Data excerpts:
§

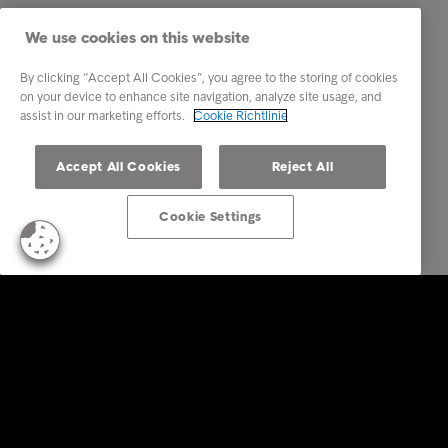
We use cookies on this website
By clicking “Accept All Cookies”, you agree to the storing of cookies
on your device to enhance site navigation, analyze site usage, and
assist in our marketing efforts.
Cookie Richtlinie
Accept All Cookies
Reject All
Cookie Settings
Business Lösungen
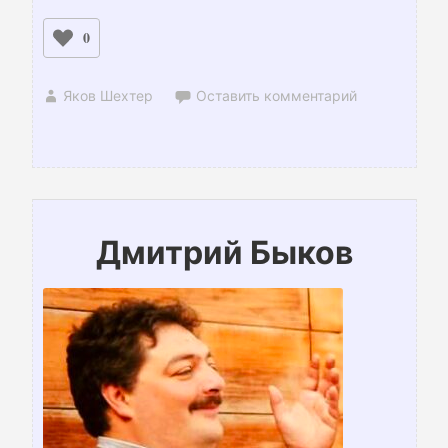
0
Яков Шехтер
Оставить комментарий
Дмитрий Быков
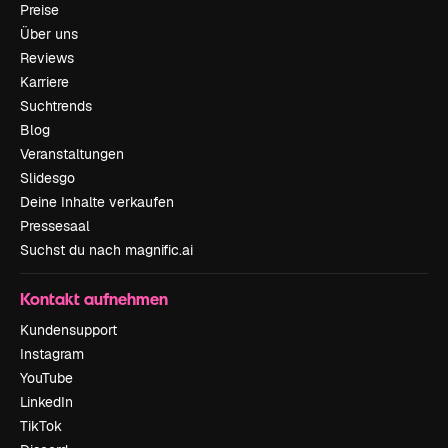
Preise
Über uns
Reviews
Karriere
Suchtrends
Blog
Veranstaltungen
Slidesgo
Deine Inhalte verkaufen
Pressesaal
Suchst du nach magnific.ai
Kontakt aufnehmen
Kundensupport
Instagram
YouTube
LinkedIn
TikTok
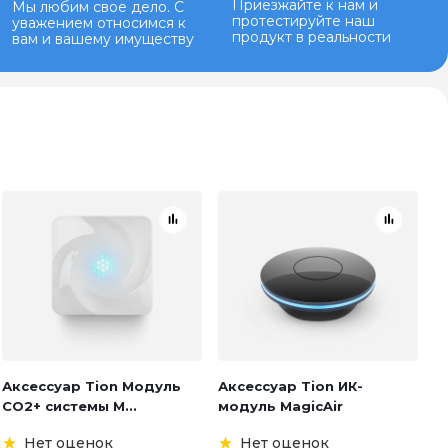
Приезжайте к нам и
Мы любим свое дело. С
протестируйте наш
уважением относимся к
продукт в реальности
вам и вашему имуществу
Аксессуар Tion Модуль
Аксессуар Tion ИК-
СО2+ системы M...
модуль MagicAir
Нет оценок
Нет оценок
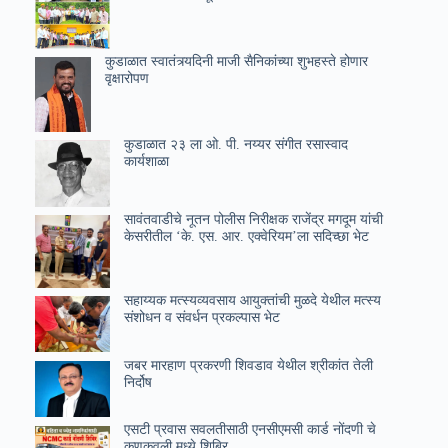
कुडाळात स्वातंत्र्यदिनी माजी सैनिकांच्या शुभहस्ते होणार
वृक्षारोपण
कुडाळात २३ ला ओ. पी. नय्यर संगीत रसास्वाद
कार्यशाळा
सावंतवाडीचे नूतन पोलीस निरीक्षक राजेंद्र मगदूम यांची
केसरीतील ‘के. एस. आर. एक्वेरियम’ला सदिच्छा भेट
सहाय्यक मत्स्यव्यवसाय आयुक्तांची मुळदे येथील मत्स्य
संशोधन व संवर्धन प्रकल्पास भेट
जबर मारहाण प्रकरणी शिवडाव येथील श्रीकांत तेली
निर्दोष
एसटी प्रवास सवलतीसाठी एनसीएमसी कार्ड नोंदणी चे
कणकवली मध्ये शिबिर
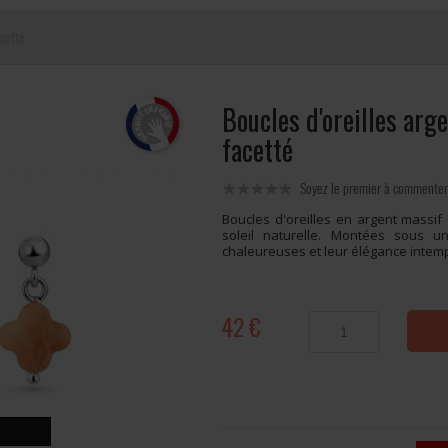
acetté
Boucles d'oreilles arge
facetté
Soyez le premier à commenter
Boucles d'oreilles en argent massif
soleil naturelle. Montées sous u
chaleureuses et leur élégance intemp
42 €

§

ABOUT THIS TASK: Reproduce the text of every entry above with each "Нет оценок" changed to "Без оценок" and everything else left as it is. Leave out the picture markers.

EXERCISE OUTPUT:
We use cookies on this website
By clicking “Accept All Cookies”, you agree to the storing of cookies
on your device to enhance site navigation, analyze site usage, and
assist in our marketing efforts.
Cookie Richtlinie
Accept All Cookies
Reject All
Cookie Settings
Business Lösungen
0
Яков Шехтер
Оставить комментарий
Дмитрий Быков
Preise
Über uns
Reviews
Karriere
Suchtrends
Blog
Veranstaltungen
Slidesgo
Deine Inhalte verkaufen
Pressesaal
Suchst du nach magnific.ai
Kontakt aufnehmen
Kundensupport
Instagram
YouTube
LinkedIn
TikTok
Приезжайте к нам и
Мы любим свое дело. С
протестируйте наш
уважением относимся к
продукт в реальности
вам и вашему имуществу
Аксессуар Tion Модуль
Аксессуар Tion ИК-
СО2+ системы M...
модуль MagicAir
Без оценок
Без оценок
कुडाळात स्वातंत्र्यदिनी माजी सैनिकांच्या शुभहस्ते होणार
वृक्षारोपण
कुडाळात २३ ला ओ. पी. नय्यर संगीत रसास्वाद
कार्यशाळा
सावंतवाडीचे नूतन पोलीस निरीक्षक राजेंद्र मगदूम यांची
केसरीतील ‘के. एस. आर. एक्वेरियम’ला सदिच्छा भेट
सहाय्यक मत्स्यव्यवसाय आयुक्तांची मुळदे येथील मत्स्य
संशोधन व संवर्धन प्रकल्पास भेट
जबर मारहाण प्रकरणी शिवडाव येथील श्रीकांत तेली
निर्दोष
एसटी प्रवास सवलतीसाठी एनसीएमसी कार्ड नोंदणी चे
कणकवली मध्ये शिबिर
acetté
Boucles d'oreilles arge
facetté
Soyez le premier à commenter
Boucles d'oreilles en argent massif
soleil naturelle. Montées sous u
chaleureuses et leur élégance intemp
42 €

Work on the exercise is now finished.